Wie ist es um die deutsche Sprache in den Schulen bestellt? Bisherige wissenschaftlich fundierte Antworten, etwa von Großstudien wie PISA oder DESI, zielen auf repräsentative, eng umschriebene Zustandsbeschreibungen. Sie erfassen nur wenig von der Dynamik der Veränderung und der Arbeit an Sprache, die ja gerade das Aufgabenfeld der Schule ist. Der aktuelle Bericht (erscheint am 29.9.) der Deutschen Akademie für Sprache und Dichtung und der Union der deutschen Akademien der Wissenschaften sieht die Schule als gesellschaftliches Sprachlabor. Er entwirft das in vieler Hinsicht überraschende Bild einer „Sprache im Werden“.

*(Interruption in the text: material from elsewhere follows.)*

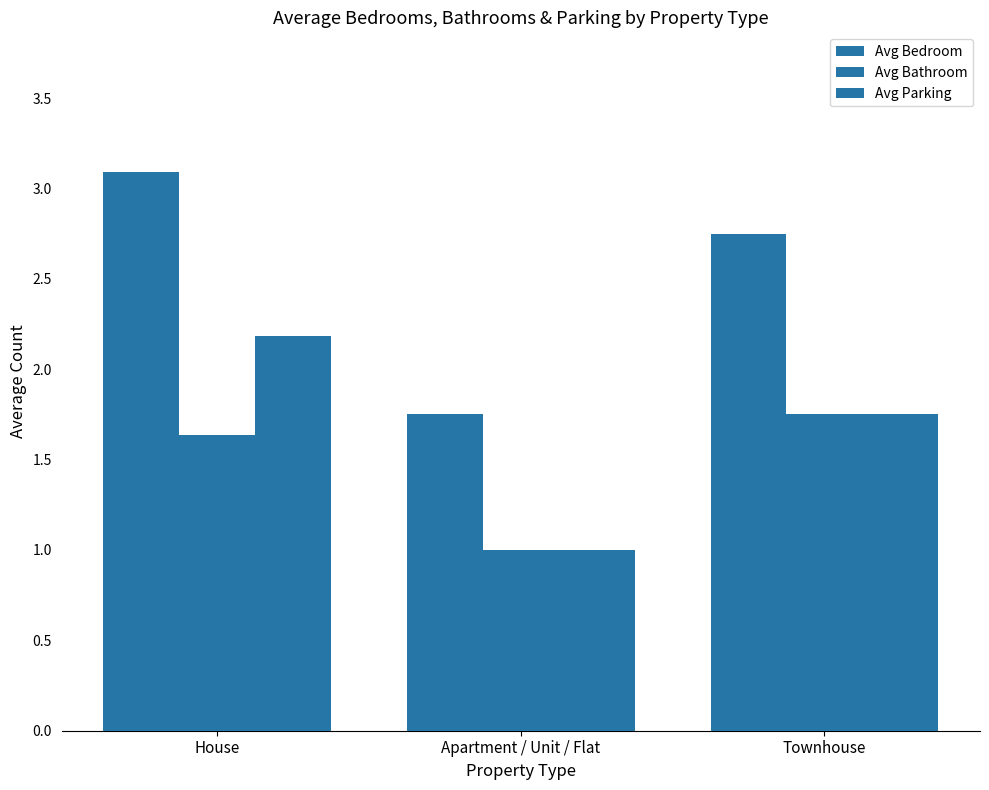

What is the maximum value shown in the chart?

3.1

Der erste Teil fragt nach denen, die den Erwerb der Bildungssprache maßgeblich beeinflussen. Wie verhalten sich familiäre Kommunikationsmuster zu den schulischen? Hat die Lehrersprache einen Einfluss auf die Schülersprache? Und wie bauen Schülerinnen und Schüler aus einer Folge von Sätzen zusammenhängende Texte?

Der zweite Teil kümmert sich um Brennpunkte im Erwerb von Strukturen geschriebener Sprache im Schulalter. Zum Beispiel um den Wortschatz. Der Gebrauch von Wörtern in Wortgruppen ist ein wichtiger Indikator der Textkompetenz. Und zu den Strukturen gehört auch die Orthographie: Wie bauen Schülerinnen und Schüler das notwendige Wissen über die Großschreibung auf, und welche Schwierigkeiten haben die Großen im Abitur mit dem fast kleinsten – aber auch wichtigen – orthographischen Zeichen, dem Komma?

Der letzte Teil widmet sich Themen, die in der öffentlichen Auseinandersetzung auch über die Schule hinausweisen. Wie verändert sich die kulturelle Praxis des (Hand-)Schreibens und wie begegnet die Schule diesen Herausforderungen? Was bedeutet Digitalisierung für die Sprache der Schule? Schließlich: Wie steht die Sprache der Schule zu den vielen Sprachen der Schüler?

Der Bericht wendet sich an die bildungsinteressierte Leserschaft, an Eltern, Lehrerinnen und Lehrer und nicht zuletzt an die Bildungspolitik.

Zur Publikation

Die Berichte zur Lage der deutschen Sprache liefern wissenschaftsbasierte Aufklärung über den Zustand der deutschen Sprache. Sie werden von der Deutschen Akademie für Sprache und Dichtung und der Union der deutschen Akademien der Wissenschaften herausgegeben. Der Erste Bericht erschien 2013 unter dem Titel „Reichtum und Armut der deutschen Sprache“, der Zweite Bericht 2017 zum Thema „Vielfalt und Einheit der deutschen Sprache“.